Die Bundesregierung findet trotz aller Bemühungen offenbar keinen Weg, wie sie die Atomindustrie als Gegenleistung für längere Kraftwerkslaufzeiten zur Kasse bitten kann. Die zunächst geplante Einführung einer Brennelementesteuer ist rechtlich umstritten, die Gespräche mit der Branche über eine vertragliche Lösung kommen nach Informationen der Süddeutschen Zeitung kaum voran. Um Zeit zu gewinnen, wird daher jetzt erwogen, den Kabinettsbeschluss über eine neue Abgabe um vier Wochen auf Ende September zu verschieben.

Bayerns Kabinett pocht auf laengere Laufzeit von Kernkraftwerken

Bis Ende September will die Regierung entscheiden, um wie viele Jahre die Laufzeiten der Kernkraftwerke verlängert werden.

(Foto: ddp)

Damit erhielte allerdings auch die Atomwirtschaft zusätzliche Zeit, um eine aus ihrer Sicht zu hohe Belastung zu verhindern. Die Konzerne verlangen zudem, dass der Bund als Gegenleistung für die neue Abgabe unwiderruflich konkrete Restlaufzeiten für die Atommeiler zusagt. Formal gibt es zwischen beiden Punkten gar keinen Zusammenhang. Die Regierung hatte zunächst sogar betont, dass die Steuer unabhängig von der Laufzeitfrage eingeführt wird. Parallel dazu wollte sie die Gewinne aus der Laufzeitverlängerung teilweise abschöpfen und in einen Fonds zur Förderung erneuerbarer Energien stecken. Mittlerweile ist jedoch nur noch von einer Abgabe die Rede, die entweder als Steuer oder aber auf Grundlage eines Vertrags zwischen der Regierung und den Konzernen erhoben werden soll. Die Unternehmen hatten vergangene Woche damit gedroht, bei einem Scheitern der Konsensgespräche ihre Kernkraftwerke abzuschalten.

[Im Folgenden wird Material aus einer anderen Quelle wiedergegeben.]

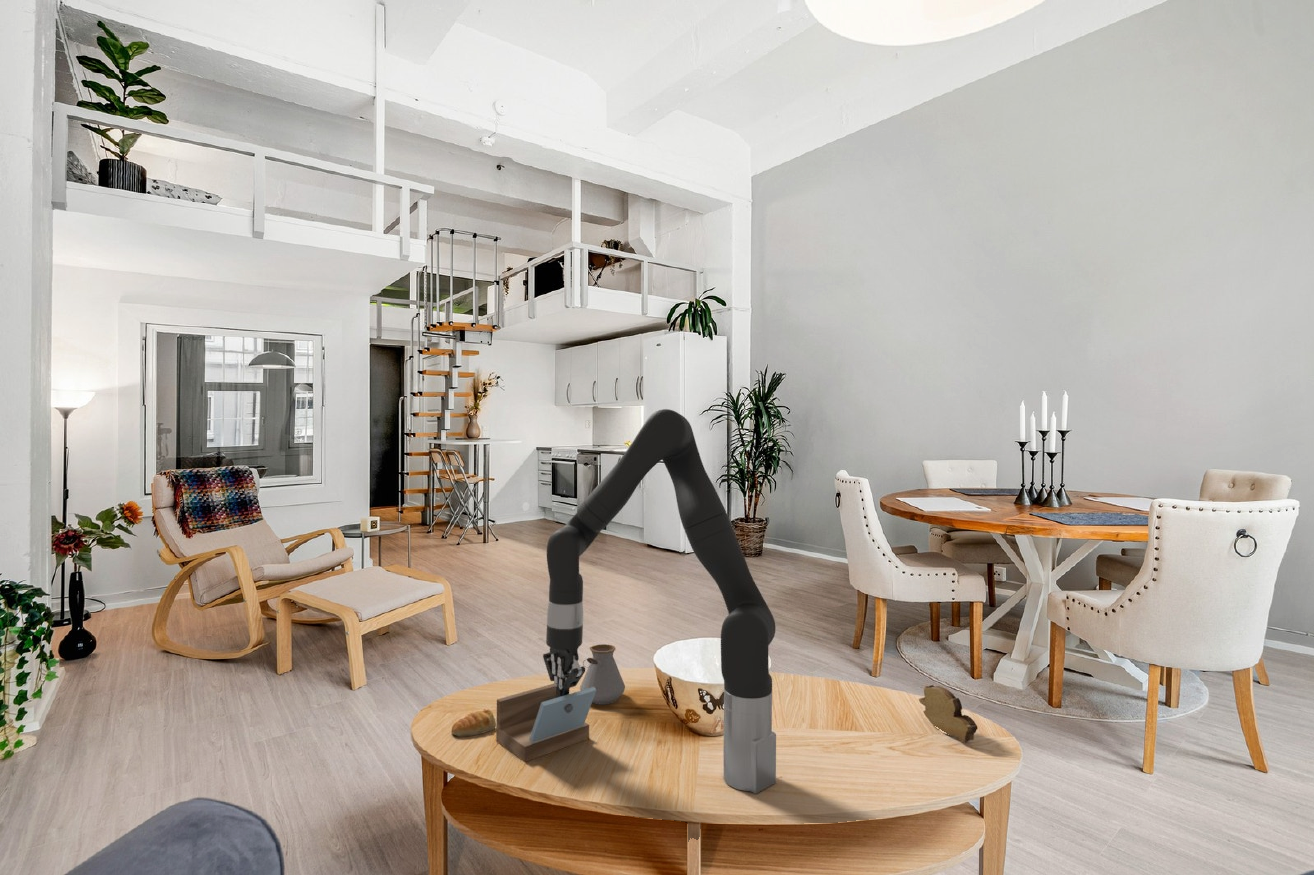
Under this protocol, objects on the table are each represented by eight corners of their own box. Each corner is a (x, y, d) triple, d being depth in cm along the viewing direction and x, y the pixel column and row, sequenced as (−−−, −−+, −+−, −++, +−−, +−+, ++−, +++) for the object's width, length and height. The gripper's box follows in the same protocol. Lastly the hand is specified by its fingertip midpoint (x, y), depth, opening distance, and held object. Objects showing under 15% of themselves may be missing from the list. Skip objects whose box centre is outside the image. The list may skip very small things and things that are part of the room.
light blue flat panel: (529, 739, 132) (541, 702, 128) (581, 722, 140) (594, 686, 137) (533, 746, 130) (545, 708, 127) (585, 728, 139) (598, 692, 136)
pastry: (459, 742, 139) (459, 724, 139) (445, 732, 144) (446, 715, 144) (498, 729, 145) (498, 712, 145) (484, 720, 150) (484, 704, 150)
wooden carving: (984, 747, 138) (984, 701, 139) (968, 750, 137) (968, 703, 137) (928, 717, 154) (928, 675, 154) (912, 719, 152) (913, 677, 153)
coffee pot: (586, 688, 170) (587, 632, 170) (629, 691, 168) (629, 634, 168) (562, 722, 148) (563, 657, 149) (610, 726, 147) (611, 660, 147)
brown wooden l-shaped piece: (589, 738, 140) (589, 697, 141) (524, 761, 130) (525, 717, 130) (558, 720, 149) (559, 682, 150) (496, 741, 139) (496, 699, 139)
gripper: (598, 626, 132) (595, 710, 132) (562, 612, 142) (559, 690, 142) (567, 633, 127) (564, 720, 127) (533, 617, 137) (530, 698, 137)
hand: (562, 704), depth 134 cm, fingers closed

Bundeskanzlerin Angela Merkel sagte am Mittwoch, wichtig sei nicht die Frage, ob am Ende eine Steuer oder ein Vertrag stehe. Entscheidend sei, dass die Firmen jene 2,3 Milliarden Euro pro Jahr zur Sanierung des Bundeshaushalts beisteuerten, die das Kabinett bei seiner Sparklausur im Juni festgesetzt habe. Andere Regierungsvertreter sorgten zugleich mit unterschiedlichen Aussagen zur Zukunft der Brennelementesteuer für Verwirrung. So verwies das Finanzministerium darauf, dass es am Dienstagabend einen Gesetzentwurf an die Fachressorts versandt habe, der die Einführung der Steuer vorsehe und am 1. September vom Kabinett verabschiedet werden solle. Umweltminister Norbert Röttgen (CDU) erklärte dagegen, er sei sich mit Finanzminister Wolfgang Schäuble (CDU) darüber einig, dass es sinnvoller sei, den Beschluss über die Steuer auf Ende September zu verschieben.

Hintergrund sind die vielen ungelösten Problemen. Dazu zählt zählt die Sorge des Finanzministeriums, der Bund könne mit einem Vertrag unkalkulierbare Risiken eingehen: So wollen die Unternehmen für den Fonds Geld vorstrecken, das sie selbst erst später einnehmen - dann nämlich, wenn sie tatsächlich von längeren Laufzeiten profitieren. Sollte eine künftige Regierung die Regeln für die Kernkraft wieder verschärfen wollen, müsste sie den Konzernen auch die vorgestreckten Milliarden zurückzahlen.

Kommt es nicht zu einem Vertrag, sondern doch zur Einführung der Brennelementesteuer, müssten Eon, RWE, EnBW und Vattenfall nach SZ-Informationen pro Jahr insgesamt 3,1 Milliarden Euro an den Fiskus überweisen. Da sie den Betrag steuerlich absetzen können, verblieben am Ende 2,3 Milliarden in der Staatskasse - exakt jene Summe, die Merkel am Mittwoch als Sparbeitrag der Atomwirtschaft genannt hatte.